■ The task
Please say how many lines in the records below contain the word "floor", giving the number alone.

■ Data listing
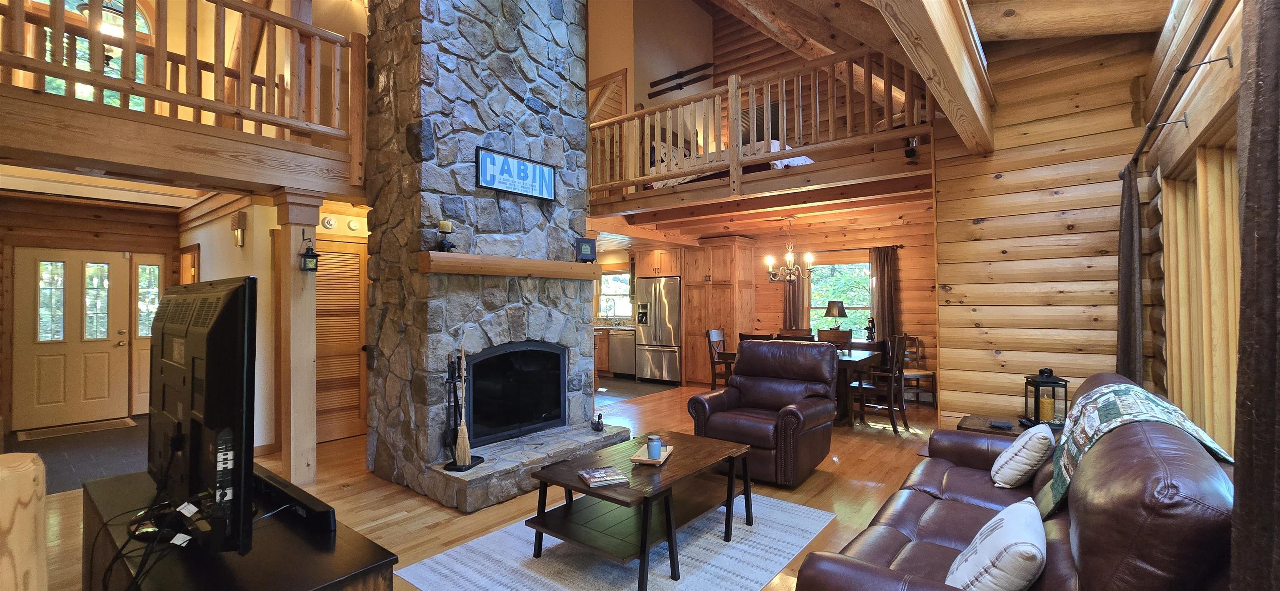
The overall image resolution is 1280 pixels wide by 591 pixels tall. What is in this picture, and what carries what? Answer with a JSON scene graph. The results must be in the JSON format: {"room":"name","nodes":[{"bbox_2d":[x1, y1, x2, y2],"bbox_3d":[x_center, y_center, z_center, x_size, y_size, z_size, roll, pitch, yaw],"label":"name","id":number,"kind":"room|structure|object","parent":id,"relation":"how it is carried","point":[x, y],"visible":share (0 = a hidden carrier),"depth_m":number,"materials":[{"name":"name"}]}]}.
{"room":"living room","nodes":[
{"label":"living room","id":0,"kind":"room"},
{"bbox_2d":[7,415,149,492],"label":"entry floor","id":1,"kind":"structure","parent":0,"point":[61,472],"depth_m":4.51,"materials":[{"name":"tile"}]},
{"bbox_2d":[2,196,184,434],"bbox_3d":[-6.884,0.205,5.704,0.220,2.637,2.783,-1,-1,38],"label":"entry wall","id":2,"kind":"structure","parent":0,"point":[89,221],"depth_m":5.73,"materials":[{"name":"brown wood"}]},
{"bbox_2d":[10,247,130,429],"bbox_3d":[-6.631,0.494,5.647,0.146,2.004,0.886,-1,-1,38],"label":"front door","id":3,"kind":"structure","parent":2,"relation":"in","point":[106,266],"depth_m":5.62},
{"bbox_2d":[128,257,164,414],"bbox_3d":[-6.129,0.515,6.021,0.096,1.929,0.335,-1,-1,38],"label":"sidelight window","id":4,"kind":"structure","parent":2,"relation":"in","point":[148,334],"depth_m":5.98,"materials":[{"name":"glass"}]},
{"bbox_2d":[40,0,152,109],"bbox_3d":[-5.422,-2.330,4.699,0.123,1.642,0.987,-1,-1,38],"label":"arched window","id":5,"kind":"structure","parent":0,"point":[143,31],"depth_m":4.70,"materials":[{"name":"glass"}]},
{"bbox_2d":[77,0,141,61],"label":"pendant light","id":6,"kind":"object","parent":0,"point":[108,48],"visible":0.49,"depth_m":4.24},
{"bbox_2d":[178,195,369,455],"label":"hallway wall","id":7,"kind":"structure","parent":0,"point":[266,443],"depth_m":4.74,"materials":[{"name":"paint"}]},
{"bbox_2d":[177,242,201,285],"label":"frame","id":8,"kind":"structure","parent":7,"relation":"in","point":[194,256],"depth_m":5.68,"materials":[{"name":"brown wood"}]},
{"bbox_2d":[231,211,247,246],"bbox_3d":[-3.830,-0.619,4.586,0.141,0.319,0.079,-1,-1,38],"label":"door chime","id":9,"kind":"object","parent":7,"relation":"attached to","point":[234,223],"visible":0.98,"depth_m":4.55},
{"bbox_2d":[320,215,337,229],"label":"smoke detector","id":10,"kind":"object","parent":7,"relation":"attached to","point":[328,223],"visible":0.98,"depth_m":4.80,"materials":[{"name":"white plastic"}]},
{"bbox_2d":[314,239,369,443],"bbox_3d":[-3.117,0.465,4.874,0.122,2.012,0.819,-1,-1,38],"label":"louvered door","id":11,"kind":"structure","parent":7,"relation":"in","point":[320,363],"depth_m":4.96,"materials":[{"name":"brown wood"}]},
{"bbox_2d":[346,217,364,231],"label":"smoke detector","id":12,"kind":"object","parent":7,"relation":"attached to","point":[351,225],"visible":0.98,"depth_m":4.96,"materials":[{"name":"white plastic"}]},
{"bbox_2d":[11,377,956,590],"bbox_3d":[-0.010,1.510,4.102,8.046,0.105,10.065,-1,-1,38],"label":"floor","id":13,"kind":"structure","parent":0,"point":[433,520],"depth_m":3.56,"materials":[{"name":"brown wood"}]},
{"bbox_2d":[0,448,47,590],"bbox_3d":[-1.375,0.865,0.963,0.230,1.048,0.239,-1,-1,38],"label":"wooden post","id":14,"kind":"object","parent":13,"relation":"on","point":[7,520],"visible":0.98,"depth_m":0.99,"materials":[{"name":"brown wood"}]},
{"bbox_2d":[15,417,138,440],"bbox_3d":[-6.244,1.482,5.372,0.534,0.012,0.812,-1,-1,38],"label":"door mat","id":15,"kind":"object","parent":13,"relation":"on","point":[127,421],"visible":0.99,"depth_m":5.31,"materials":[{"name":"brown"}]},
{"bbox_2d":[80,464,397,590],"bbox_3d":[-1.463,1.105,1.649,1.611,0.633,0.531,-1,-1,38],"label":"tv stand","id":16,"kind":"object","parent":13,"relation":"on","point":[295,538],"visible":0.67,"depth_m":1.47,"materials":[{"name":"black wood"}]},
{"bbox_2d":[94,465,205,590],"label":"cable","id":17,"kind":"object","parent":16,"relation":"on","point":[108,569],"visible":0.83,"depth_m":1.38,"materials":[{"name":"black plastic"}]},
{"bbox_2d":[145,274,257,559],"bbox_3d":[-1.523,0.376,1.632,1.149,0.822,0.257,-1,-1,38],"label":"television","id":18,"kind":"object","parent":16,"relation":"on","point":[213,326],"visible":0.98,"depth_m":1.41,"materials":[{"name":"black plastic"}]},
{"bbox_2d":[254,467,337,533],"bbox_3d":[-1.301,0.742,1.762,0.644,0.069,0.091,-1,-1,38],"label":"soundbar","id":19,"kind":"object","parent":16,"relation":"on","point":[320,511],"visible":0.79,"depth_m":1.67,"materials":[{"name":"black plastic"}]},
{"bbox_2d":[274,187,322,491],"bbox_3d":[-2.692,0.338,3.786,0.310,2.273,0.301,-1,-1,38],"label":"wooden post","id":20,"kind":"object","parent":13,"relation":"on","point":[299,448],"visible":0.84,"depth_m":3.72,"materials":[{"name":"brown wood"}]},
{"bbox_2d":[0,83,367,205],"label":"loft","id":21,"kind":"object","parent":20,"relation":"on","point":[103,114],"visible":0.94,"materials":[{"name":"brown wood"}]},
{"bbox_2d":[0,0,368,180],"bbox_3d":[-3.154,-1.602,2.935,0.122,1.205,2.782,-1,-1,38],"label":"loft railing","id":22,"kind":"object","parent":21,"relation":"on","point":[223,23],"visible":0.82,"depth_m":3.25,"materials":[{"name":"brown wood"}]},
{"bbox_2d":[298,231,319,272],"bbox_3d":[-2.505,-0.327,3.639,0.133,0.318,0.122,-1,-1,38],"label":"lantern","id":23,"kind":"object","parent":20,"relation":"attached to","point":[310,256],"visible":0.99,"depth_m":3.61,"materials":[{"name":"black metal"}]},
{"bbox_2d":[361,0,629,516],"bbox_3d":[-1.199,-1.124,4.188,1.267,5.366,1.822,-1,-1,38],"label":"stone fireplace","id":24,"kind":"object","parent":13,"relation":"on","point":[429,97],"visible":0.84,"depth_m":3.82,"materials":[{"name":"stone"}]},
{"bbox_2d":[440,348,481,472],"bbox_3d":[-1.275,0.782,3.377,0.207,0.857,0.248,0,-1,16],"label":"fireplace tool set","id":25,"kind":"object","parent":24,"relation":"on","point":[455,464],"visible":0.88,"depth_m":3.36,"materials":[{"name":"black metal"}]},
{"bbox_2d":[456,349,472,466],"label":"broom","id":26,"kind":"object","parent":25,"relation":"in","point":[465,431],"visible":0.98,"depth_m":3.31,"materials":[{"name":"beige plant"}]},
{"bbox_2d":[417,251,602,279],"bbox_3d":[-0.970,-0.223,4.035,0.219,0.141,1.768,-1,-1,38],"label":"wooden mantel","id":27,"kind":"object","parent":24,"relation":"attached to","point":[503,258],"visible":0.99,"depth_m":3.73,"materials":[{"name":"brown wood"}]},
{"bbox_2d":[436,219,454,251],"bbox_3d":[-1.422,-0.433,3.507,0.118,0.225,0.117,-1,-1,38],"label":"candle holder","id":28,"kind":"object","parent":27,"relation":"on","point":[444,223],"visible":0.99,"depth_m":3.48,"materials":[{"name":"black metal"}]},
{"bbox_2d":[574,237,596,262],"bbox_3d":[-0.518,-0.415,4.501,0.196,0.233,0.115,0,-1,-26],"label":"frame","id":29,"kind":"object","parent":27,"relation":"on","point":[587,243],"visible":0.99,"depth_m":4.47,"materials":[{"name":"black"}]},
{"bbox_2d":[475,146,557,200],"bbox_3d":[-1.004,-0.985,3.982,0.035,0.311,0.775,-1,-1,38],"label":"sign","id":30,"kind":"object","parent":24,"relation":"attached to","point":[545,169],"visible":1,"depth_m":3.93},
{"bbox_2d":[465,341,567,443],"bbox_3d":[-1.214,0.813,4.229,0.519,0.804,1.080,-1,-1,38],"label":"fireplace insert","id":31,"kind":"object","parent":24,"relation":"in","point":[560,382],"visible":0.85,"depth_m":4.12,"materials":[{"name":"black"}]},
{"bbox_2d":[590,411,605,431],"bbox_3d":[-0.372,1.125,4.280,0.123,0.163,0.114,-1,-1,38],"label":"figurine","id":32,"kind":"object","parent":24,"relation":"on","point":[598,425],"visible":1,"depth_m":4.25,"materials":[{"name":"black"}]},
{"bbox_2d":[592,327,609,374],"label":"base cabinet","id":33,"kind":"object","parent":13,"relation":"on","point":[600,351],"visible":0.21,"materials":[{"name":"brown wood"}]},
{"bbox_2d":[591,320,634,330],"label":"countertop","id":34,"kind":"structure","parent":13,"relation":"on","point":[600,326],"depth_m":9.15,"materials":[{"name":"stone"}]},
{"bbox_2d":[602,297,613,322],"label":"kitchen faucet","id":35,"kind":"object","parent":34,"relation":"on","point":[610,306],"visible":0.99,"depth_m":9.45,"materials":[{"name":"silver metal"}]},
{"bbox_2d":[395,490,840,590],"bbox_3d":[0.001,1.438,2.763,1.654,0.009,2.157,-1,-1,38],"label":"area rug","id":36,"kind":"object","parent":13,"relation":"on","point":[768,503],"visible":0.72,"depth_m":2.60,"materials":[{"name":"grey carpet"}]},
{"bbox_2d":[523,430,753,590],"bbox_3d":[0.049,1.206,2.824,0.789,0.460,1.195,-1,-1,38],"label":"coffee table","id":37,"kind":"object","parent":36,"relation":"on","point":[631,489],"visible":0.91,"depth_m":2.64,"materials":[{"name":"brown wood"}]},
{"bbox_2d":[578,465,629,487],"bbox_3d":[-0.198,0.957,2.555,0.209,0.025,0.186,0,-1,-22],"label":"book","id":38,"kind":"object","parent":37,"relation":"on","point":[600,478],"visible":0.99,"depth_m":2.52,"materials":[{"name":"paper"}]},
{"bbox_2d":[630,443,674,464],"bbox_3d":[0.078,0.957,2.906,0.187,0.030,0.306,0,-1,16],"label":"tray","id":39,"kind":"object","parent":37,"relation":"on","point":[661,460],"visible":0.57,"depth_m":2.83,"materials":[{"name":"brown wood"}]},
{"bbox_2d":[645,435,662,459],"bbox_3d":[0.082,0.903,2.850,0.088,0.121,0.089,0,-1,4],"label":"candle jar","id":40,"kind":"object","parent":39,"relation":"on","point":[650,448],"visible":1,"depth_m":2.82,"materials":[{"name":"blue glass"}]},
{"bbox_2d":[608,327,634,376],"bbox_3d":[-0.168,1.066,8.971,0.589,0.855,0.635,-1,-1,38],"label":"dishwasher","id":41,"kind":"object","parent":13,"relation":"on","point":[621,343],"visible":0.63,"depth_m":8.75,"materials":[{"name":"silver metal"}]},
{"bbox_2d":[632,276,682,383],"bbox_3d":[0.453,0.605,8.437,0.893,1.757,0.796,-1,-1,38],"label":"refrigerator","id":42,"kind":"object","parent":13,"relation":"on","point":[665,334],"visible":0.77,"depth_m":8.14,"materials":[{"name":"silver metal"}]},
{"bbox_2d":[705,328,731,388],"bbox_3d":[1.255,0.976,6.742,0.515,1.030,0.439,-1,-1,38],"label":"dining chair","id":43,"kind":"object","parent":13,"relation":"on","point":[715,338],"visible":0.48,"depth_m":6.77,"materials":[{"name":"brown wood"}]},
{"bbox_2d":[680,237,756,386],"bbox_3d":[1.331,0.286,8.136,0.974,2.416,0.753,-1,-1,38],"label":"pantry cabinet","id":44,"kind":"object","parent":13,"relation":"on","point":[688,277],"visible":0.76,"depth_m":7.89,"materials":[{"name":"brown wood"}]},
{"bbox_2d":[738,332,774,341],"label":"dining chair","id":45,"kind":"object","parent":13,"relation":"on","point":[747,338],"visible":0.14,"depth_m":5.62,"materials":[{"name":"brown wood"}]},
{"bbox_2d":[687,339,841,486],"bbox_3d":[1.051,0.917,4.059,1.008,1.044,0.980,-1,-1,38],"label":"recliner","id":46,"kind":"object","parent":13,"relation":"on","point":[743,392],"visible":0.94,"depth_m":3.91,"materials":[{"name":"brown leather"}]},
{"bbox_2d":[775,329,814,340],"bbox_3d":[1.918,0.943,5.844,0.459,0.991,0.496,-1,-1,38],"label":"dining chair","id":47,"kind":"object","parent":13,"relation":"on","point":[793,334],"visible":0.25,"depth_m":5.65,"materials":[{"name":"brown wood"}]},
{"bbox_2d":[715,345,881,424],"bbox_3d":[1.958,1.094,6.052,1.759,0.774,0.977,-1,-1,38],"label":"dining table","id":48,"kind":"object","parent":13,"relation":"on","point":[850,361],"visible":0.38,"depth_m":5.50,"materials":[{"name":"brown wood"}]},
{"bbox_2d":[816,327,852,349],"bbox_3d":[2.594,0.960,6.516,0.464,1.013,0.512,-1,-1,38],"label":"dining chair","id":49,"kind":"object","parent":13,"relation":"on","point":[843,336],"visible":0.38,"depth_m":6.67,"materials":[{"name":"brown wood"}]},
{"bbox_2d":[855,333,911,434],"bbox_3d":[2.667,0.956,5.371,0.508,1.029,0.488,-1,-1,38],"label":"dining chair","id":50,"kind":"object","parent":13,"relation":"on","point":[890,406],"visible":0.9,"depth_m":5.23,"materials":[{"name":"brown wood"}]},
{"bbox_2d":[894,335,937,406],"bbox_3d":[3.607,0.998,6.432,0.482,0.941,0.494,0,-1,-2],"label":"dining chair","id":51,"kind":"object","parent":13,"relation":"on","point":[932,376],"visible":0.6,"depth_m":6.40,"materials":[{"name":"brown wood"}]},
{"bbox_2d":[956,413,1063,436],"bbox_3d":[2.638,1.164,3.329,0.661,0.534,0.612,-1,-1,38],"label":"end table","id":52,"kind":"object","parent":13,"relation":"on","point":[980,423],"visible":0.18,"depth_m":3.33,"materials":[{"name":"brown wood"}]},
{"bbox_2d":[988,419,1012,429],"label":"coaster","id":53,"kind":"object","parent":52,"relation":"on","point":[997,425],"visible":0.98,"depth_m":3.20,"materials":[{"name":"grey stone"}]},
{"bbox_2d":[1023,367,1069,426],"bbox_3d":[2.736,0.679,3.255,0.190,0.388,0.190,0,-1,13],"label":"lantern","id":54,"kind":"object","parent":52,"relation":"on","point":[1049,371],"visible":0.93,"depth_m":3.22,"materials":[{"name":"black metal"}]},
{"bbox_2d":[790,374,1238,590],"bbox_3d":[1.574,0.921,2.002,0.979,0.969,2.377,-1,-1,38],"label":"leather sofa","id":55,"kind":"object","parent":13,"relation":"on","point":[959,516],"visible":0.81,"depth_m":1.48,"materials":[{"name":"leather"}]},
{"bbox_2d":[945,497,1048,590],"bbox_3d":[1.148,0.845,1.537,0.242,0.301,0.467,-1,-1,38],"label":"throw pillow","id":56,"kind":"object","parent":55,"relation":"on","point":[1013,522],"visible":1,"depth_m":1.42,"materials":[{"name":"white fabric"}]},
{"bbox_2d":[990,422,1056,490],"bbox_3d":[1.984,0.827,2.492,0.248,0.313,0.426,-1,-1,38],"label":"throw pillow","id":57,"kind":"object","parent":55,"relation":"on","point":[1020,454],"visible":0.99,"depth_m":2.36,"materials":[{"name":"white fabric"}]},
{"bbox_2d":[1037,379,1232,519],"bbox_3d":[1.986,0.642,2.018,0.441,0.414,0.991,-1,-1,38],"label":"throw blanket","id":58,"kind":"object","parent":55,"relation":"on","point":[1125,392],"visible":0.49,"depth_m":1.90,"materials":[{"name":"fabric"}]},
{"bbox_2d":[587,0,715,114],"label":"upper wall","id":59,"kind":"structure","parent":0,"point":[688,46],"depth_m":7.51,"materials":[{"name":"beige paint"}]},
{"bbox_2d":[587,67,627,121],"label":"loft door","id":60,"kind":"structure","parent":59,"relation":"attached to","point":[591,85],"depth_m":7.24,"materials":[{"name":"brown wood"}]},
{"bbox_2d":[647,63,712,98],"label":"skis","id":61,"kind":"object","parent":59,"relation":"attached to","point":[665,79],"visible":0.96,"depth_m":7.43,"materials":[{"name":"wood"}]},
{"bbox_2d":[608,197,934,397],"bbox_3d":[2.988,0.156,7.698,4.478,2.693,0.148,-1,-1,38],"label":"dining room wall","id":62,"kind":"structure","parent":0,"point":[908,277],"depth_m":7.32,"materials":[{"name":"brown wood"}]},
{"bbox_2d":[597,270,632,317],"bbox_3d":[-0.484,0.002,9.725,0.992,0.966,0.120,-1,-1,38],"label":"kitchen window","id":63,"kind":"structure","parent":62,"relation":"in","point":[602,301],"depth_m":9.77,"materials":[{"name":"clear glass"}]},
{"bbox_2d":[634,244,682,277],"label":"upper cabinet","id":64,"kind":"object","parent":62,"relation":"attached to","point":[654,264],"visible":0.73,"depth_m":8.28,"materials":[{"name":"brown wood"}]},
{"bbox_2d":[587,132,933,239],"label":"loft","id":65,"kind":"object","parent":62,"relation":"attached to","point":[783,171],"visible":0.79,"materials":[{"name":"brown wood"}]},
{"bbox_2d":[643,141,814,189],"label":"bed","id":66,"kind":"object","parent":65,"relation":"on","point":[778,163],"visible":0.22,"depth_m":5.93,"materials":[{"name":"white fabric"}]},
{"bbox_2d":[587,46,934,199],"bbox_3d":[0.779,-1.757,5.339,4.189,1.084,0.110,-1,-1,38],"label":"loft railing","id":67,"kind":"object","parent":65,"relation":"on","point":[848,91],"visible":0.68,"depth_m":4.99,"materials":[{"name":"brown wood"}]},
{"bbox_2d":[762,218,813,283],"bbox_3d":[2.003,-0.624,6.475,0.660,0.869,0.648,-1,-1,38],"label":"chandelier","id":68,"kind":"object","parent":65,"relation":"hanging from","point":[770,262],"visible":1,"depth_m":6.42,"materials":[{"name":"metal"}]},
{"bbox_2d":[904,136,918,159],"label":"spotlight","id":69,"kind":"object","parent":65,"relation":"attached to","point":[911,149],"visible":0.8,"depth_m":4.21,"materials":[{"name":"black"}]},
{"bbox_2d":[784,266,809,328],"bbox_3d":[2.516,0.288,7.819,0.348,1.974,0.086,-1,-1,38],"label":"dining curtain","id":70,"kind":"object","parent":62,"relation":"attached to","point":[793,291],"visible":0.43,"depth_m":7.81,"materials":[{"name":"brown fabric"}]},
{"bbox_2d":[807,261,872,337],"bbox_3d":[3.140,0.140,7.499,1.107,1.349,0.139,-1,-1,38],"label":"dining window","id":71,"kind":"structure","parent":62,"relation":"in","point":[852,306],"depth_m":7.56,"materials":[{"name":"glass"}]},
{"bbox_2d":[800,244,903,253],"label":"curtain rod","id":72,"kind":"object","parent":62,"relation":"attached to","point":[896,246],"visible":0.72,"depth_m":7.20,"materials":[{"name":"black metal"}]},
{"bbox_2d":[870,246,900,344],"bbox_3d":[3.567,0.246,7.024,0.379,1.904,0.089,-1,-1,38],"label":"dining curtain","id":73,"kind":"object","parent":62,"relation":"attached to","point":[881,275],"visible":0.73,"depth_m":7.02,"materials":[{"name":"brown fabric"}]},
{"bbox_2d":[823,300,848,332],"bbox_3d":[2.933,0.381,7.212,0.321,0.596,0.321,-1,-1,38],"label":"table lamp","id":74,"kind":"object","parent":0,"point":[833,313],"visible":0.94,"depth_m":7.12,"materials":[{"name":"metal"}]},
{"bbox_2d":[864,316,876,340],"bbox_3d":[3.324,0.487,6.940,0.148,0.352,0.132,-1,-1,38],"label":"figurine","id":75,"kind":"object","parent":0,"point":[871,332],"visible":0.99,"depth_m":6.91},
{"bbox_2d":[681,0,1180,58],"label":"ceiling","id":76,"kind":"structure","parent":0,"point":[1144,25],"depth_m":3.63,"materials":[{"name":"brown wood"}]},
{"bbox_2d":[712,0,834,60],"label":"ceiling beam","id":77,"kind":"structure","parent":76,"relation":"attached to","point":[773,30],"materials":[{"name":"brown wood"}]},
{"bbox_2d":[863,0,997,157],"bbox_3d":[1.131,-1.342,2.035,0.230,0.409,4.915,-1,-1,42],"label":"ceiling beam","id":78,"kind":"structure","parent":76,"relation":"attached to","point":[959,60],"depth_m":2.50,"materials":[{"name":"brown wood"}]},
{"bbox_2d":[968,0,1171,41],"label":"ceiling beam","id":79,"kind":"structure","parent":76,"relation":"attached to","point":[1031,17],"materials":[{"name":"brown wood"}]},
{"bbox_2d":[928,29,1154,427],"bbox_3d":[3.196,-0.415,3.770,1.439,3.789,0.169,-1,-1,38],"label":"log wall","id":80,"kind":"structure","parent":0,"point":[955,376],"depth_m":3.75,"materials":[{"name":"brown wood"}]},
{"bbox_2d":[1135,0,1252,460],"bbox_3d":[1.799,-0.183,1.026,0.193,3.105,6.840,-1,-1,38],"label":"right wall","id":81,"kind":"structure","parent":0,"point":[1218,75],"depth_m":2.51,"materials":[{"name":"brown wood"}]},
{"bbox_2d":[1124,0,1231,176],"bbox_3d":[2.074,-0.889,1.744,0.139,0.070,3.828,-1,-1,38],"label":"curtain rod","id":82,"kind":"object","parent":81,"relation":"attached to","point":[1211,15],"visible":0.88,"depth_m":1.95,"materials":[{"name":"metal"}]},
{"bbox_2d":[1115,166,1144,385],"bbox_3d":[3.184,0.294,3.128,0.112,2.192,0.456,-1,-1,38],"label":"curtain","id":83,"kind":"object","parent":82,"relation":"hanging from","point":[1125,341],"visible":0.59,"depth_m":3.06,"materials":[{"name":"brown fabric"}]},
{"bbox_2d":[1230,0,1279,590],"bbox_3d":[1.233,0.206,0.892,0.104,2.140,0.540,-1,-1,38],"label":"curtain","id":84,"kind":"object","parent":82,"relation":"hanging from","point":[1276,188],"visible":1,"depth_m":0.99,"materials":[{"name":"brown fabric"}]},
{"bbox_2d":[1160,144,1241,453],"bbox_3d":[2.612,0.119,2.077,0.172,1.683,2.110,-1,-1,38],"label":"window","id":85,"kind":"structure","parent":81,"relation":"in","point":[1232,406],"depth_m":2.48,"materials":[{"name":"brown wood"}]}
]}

■ Your response
2